▸ **DOCUMENTO FUENTE**
________________________

Entrevista en Diario Negocio



 

“La propaganda institucional es burda y empuja a emprender a personas que no están preparadas”

Alejandro Suárez ha encontrado una fórmula efectiva para que su libro se diferencie de los incontables manuales sobre emprendimiento que atestan los anaqueles de las librerías.

En 'Ha llegado la hora de montar tu empresa' (Deusto, 2011), este inversor y empresario especializado en nuevas tecnologías no sólo ofrece guía a quienes están dispuestos a lanzar su propio negocio; a través de sus páginas también hace accesible un medio para que quienes no tienen madera de emprendedor se percaten de ello antes de que sea demasiado tarde.

En efecto, “el objetivo del libro es, en parte, contrarrestar la indiscriminada proganda que están lanzando las instituciones, que anima a que todo el mundo sea empresario”, explica el responsable de la extensa red de blogs Ocio Networks.

Ese fuego a discreción de mensajes en pro de la creación de pymes “ha originado una imagen romántica del emprendedor, que impulsa a capitalizar su subsidio por desempleo a personas que, debido a su formación, o por su situación personal/familiar, no pueden afrontar esos retos”.

El realismo con el que Suárez concibió su libro ha tenido éxito, a juzgar por la rapidez (aproximadamente un mes) con la que ha agotado la primera edición. Sus compradores, lleguen o no a emprender, son en todo caso personas inquietas que no encajan en el perfil de un nuevo tipo sociológico de español que se expande a gran velocidad y cuya principal característica es que se le queda grande hasta la aspiración de ser funcionario.

“Con los recortes en la Administración, ya ni siquiera eso le motiva a esa generación, comprendida entre 20-35 años. Como mucho, anhelan salir en la tele. Es increíble que, cada año, el número de personas que se presentan a la selección de Gran Hermano supera la cantidad de autónomos dados de alta en la Seguridad Social”, señala este asesor de fondos de capital riesgo.

La fama televisiva es lo único que los motiva mientras, en el mejor de los casos, esperan la llamada de alguna gran empresa que los saque del paro, cuando “ni Repsol ni Telefónica ni ninguna multinacional va a poder recuperar los dos millones de empleos perdidos en los últimos años; muy al contrario, lo que les preocupa es potenciar sus intereses fuera de España”. La verdadera solución pasa por el nacimiento de entre 500.000 y 700.000 pymes en cuatro o cinco años, pero Suárez insiste en la tesis que guía su libro: “No nos sirve cualquier empresa, sino aquéllas con verdadero potencial de crecimiento y perspectivas de un mínimo de supervivencia”.

________________________

▸ **DATOS APORTADOS**

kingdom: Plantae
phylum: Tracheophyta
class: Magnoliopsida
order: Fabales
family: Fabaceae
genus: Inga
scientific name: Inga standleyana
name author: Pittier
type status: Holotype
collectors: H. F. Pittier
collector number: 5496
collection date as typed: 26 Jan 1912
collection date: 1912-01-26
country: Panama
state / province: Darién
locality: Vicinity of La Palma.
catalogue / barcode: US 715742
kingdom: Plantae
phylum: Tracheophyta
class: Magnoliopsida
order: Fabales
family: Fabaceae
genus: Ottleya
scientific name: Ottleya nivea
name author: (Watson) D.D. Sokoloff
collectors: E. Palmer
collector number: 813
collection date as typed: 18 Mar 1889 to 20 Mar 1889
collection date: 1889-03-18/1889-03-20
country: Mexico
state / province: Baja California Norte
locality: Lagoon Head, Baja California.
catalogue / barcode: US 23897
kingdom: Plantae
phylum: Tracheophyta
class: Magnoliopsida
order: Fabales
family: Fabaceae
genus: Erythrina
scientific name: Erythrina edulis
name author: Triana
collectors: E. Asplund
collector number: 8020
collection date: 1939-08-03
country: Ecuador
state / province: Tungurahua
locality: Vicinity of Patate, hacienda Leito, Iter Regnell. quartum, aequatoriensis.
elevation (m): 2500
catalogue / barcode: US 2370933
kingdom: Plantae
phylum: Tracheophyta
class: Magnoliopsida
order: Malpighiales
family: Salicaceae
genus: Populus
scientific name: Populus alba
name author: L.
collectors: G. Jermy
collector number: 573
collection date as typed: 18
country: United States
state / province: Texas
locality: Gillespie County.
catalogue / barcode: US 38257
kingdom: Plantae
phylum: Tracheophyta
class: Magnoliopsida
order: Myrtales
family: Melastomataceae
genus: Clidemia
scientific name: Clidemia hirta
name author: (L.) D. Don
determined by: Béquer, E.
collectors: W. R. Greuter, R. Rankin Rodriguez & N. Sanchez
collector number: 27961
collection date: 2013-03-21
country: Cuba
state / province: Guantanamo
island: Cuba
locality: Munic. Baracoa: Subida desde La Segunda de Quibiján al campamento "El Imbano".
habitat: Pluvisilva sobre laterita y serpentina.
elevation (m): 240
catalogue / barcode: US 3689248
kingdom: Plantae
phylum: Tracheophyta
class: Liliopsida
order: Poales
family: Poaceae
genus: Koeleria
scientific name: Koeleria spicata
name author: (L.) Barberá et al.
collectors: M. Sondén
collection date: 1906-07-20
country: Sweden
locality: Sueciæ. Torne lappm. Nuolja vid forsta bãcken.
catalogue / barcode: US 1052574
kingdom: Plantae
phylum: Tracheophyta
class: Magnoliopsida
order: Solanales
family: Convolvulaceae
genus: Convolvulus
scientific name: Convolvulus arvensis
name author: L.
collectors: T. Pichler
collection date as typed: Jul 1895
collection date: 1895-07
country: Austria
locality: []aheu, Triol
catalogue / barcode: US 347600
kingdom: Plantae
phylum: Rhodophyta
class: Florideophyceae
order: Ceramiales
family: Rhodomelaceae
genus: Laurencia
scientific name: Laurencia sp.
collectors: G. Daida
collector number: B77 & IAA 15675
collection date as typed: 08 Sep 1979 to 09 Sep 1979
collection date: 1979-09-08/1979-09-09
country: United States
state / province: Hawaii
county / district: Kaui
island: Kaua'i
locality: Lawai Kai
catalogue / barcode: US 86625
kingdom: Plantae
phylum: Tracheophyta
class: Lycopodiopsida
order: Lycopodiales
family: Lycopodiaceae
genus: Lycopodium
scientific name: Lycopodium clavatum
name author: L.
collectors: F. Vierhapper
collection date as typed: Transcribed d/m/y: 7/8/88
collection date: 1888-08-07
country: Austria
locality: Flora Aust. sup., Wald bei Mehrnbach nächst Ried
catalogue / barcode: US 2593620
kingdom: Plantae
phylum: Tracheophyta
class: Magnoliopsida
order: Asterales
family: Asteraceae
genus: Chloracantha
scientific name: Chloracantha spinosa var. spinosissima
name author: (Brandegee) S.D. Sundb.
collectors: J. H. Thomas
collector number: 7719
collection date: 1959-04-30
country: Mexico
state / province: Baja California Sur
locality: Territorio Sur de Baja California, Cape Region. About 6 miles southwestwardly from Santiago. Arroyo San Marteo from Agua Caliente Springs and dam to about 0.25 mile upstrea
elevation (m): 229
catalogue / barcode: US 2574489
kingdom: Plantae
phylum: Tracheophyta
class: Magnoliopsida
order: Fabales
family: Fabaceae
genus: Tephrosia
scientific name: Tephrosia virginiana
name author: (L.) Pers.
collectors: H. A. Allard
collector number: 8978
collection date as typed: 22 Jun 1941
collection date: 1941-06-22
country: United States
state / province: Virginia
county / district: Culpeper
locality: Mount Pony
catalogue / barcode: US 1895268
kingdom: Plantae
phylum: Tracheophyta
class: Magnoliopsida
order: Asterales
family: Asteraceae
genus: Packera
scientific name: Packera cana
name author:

________________________

▸ **ENCARGO**
Transcribe sin cambios el pasaje de la entrevista que empieza en las palabras "El realismo con" y termina después de "de capital riesgo.".

▸ **RESPUESTA**
El realismo con el que Suárez concibió su libro ha tenido éxito, a juzgar por la rapidez (aproximadamente un mes) con la que ha agotado la primera edición. Sus compradores, lleguen o no a emprender, son en todo caso personas inquietas que no encajan en el perfil de un nuevo tipo sociológico de español que se expande a gran velocidad y cuya principal característica es que se le queda grande hasta la aspiración de ser funcionario.

“Con los recortes en la Administración, ya ni siquiera eso le motiva a esa generación, comprendida entre 20-35 años. Como mucho, anhelan salir en la tele. Es increíble que, cada año, el número de personas que se presentan a la selección de Gran Hermano supera la cantidad de autónomos dados de alta en la Seguridad Social”, señala este asesor de fondos de capital riesgo.